Simi’s rasgulla rolls into the room.

He walks straight to me and takes my hand. “She fell asleep on the bus, and someone took everything she was traveling with. What a horrible way to welcome someone to Kentucky. After all the nice things I’d told her about our beautiful state.”

“And you are?”

He reaches over and shakes their hands. “Prem Gupta, Rupi’s fiancé.”

“Congratulations,” both the cops say at once.

“Don’t I know you from somewhere?” the lady officer says.

“Well, my family owns all the Dominic’s Pizza places in southern Kentucky and northern Tennessee.” I hadn’t noticed until this minute that the guy has a heavy southern drawl. Or maybe he’s suddenly leaning hard into it.

I’ve always had the urge to laugh when an Indian person opens their mouth and an American drawl comes out, but this is even more comical.

“Oh my god, I love Dominic’s,” she says, brightening. “The honey barbecue chicken. How do you get the chicken to taste like that?”

“It’s marinated in orange juice overnight. My mother’s recipe to tenderize chicken breasts for chicken curry.”

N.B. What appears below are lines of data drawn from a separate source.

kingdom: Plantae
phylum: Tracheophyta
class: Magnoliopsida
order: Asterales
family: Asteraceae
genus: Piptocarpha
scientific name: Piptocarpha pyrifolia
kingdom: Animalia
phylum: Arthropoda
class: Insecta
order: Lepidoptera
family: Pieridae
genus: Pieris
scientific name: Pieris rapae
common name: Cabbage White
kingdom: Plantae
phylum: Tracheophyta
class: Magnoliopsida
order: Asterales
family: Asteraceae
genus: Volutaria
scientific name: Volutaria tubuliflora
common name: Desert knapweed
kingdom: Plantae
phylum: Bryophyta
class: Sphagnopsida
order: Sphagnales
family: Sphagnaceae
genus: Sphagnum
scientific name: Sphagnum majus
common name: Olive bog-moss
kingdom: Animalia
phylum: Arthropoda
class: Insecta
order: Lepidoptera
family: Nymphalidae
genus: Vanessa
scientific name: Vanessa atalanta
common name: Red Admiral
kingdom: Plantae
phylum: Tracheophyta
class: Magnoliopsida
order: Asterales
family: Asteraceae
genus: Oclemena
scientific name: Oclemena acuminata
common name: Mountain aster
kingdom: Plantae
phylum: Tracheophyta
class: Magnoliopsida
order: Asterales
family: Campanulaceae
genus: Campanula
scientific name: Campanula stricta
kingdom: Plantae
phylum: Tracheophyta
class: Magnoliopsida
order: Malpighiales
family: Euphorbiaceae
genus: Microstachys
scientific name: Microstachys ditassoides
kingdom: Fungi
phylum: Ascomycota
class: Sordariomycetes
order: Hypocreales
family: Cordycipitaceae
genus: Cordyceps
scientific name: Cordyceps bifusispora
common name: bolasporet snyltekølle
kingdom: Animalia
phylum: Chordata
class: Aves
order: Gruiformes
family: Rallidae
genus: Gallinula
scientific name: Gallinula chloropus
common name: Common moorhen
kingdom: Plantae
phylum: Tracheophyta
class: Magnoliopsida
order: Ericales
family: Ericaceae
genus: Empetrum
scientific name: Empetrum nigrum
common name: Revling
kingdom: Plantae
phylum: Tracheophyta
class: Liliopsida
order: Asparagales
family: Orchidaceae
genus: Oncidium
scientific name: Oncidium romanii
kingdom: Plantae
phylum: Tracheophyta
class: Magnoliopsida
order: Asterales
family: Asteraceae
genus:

“I have to try that. My chicken breasts always get dry. I love chicken curry.”

The beefy officer clears his throat, evidently uninterested in sharing his opinion on chicken curry.

“How long have you two been engaged?” he asks.

“A week.” Prem attempts smitten eyes at me. I know I should be grateful, but I can’t push away the urge to poke at his middle.

“How did you meet?” The curly-lashed cop’s tone is friendly.

“Simi introduced us,” the rasgulla says.

My heart races even as I smile.

“That’s me. I’m her sister.” Simi pops in, smiling her most angelic smile.

Simi explains how she works as a nanny for Prem’s sister. Together they spin an impressive tale about how Prem met me when he visited Chicago a few months ago. Apparently, we’d talked for three months, and Prem had convinced me to move to Hochkinsville.

Is it usual for the officers to be carrying out a full-fledged inquisition like this for a stolen backpack?

“Is it okay if we take down some information, and then you can come into the station and file a report about the lost paperwork?”

“Can we choose not to report the theft?” Prem asks.

“Well, filing a police report will help when you apply for new documents. But you can speak to a lawyer about the details. We’re here to help.”

“Thank you,” Prem says, taking the notepad Officer Curly Lashes holds out.

I watch in horror as he fills out the information that means the cops know where to find me and hands it back. And with that, the nurse announces that I’m free to walk out of the hospital.